▶ [Task requirements]
Copy the material below verbatim, character for character, leaving out the picture.

** Opening Data shown block **

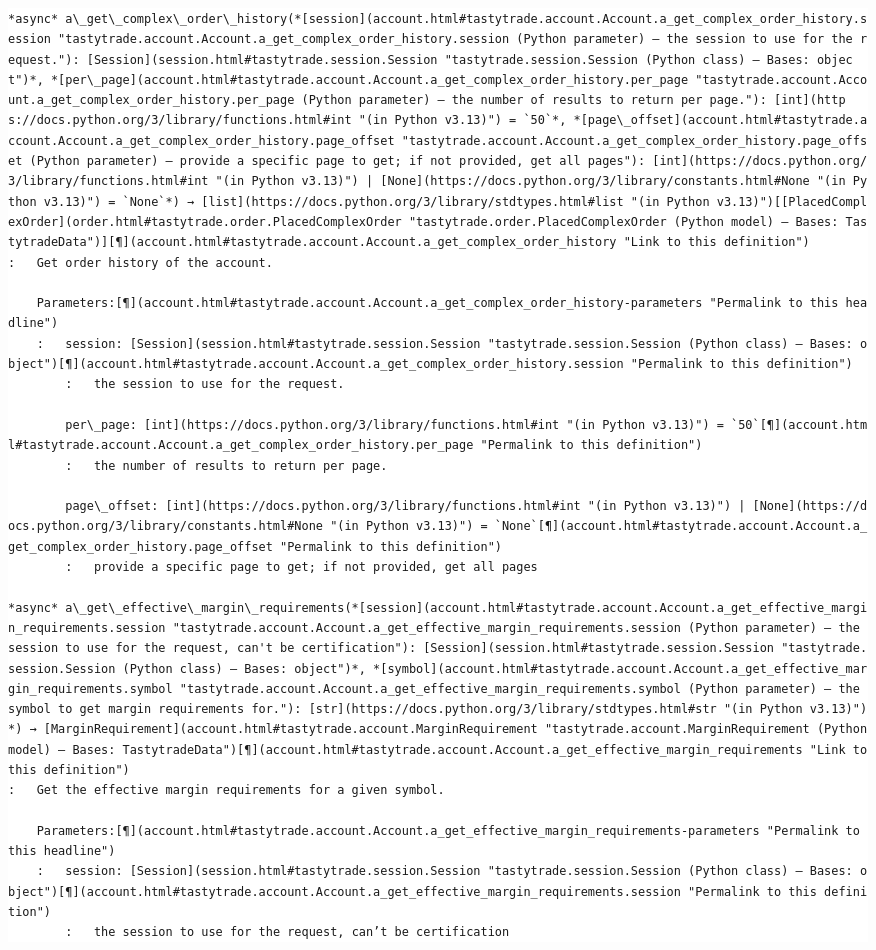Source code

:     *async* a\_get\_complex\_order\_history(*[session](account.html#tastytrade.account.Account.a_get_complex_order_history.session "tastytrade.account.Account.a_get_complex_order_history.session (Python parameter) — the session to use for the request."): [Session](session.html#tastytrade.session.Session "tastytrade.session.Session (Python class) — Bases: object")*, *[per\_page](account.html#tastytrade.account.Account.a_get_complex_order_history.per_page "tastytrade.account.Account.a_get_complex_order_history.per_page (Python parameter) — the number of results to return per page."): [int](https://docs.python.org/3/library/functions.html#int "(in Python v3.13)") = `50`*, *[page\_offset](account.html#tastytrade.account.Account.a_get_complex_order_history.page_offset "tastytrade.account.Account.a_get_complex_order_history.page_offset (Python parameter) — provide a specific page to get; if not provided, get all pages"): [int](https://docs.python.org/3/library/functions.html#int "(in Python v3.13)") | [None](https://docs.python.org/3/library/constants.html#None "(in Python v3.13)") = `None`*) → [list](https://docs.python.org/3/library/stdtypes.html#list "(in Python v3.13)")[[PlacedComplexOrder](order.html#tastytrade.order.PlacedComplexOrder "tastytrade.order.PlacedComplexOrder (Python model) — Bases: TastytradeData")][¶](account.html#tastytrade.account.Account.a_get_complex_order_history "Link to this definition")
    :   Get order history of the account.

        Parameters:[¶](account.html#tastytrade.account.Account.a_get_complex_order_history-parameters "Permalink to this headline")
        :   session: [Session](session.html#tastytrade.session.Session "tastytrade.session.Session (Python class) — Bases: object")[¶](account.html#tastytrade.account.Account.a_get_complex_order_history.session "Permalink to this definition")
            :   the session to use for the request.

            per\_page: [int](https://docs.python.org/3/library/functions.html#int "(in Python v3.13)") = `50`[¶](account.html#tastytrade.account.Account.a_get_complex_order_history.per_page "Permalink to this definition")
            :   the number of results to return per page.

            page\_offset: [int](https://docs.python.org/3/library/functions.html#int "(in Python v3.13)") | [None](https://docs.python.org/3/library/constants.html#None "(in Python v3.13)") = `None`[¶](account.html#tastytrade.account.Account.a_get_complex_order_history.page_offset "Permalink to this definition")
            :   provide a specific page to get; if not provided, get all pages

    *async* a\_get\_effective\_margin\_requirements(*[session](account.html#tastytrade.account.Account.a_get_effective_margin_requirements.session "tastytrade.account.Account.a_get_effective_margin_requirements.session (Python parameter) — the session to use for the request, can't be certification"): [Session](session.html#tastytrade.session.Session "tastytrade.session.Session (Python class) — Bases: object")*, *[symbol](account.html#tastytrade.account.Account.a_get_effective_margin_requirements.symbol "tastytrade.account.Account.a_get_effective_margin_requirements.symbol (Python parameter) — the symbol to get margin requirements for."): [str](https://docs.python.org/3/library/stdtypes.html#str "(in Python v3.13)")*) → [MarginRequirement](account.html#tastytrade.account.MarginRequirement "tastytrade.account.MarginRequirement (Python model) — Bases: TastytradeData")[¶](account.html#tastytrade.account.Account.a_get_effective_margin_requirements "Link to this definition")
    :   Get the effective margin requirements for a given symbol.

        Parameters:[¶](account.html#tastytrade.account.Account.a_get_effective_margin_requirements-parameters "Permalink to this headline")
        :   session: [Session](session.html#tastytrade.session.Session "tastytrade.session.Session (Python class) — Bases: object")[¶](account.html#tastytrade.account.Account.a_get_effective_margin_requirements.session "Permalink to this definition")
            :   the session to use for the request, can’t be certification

** Closing Data shown block **

▶ [Answer area]
Source code

:     *async* a\_get\_complex\_order\_history(*[session](account.html#tastytrade.account.Account.a_get_complex_order_history.session "tastytrade.account.Account.a_get_complex_order_history.session (Python parameter) — the session to use for the request."): [Session](session.html#tastytrade.session.Session "tastytrade.session.Session (Python class) — Bases: object")*, *[per\_page](account.html#tastytrade.account.Account.a_get_complex_order_history.per_page "tastytrade.account.Account.a_get_complex_order_history.per_page (Python parameter) — the number of results to return per page."): [int](https://docs.python.org/3/library/functions.html#int "(in Python v3.13)") = `50`*, *[page\_offset](account.html#tastytrade.account.Account.a_get_complex_order_history.page_offset "tastytrade.account.Account.a_get_complex_order_history.page_offset (Python parameter) — provide a specific page to get; if not provided, get all pages"): [int](https://docs.python.org/3/library/functions.html#int "(in Python v3.13)") | [None](https://docs.python.org/3/library/constants.html#None "(in Python v3.13)") = `None`*) → [list](https://docs.python.org/3/library/stdtypes.html#list "(in Python v3.13)")[[PlacedComplexOrder](order.html#tastytrade.order.PlacedComplexOrder "tastytrade.order.PlacedComplexOrder (Python model) — Bases: TastytradeData")][¶](account.html#tastytrade.account.Account.a_get_complex_order_history "Link to this definition")
    :   Get order history of the account.

        Parameters:[¶](account.html#tastytrade.account.Account.a_get_complex_order_history-parameters "Permalink to this headline")
        :   session: [Session](session.html#tastytrade.session.Session "tastytrade.session.Session (Python class) — Bases: object")[¶](account.html#tastytrade.account.Account.a_get_complex_order_history.session "Permalink to this definition")
            :   the session to use for the request.

            per\_page: [int](https://docs.python.org/3/library/functions.html#int "(in Python v3.13)") = `50`[¶](account.html#tastytrade.account.Account.a_get_complex_order_history.per_page "Permalink to this definition")
            :   the number of results to return per page.

            page\_offset: [int](https://docs.python.org/3/library/functions.html#int "(in Python v3.13)") | [None](https://docs.python.org/3/library/constants.html#None "(in Python v3.13)") = `None`[¶](account.html#tastytrade.account.Account.a_get_complex_order_history.page_offset "Permalink to this definition")
            :   provide a specific page to get; if not provided, get all pages

    *async* a\_get\_effective\_margin\_requirements(*[session](account.html#tastytrade.account.Account.a_get_effective_margin_requirements.session "tastytrade.account.Account.a_get_effective_margin_requirements.session (Python parameter) — the session to use for the request, can't be certification"): [Session](session.html#tastytrade.session.Session "tastytrade.session.Session (Python class) — Bases: object")*, *[symbol](account.html#tastytrade.account.Account.a_get_effective_margin_requirements.symbol "tastytrade.account.Account.a_get_effective_margin_requirements.symbol (Python parameter) — the symbol to get margin requirements for."): [str](https://docs.python.org/3/library/stdtypes.html#str "(in Python v3.13)")*) → [MarginRequirement](account.html#tastytrade.account.MarginRequirement "tastytrade.account.MarginRequirement (Python model) — Bases: TastytradeData")[¶](account.html#tastytrade.account.Account.a_get_effective_margin_requirements "Link to this definition")
    :   Get the effective margin requirements for a given symbol.

        Parameters:[¶](account.html#tastytrade.account.Account.a_get_effective_margin_requirements-parameters "Permalink to this headline")
        :   session: [Session](session.html#tastytrade.session.Session "tastytrade.session.Session (Python class) — Bases: object")[¶](account.html#tastytrade.account.Account.a_get_effective_margin_requirements.session "Permalink to this definition")
            :   the session to use for the request, can’t be certification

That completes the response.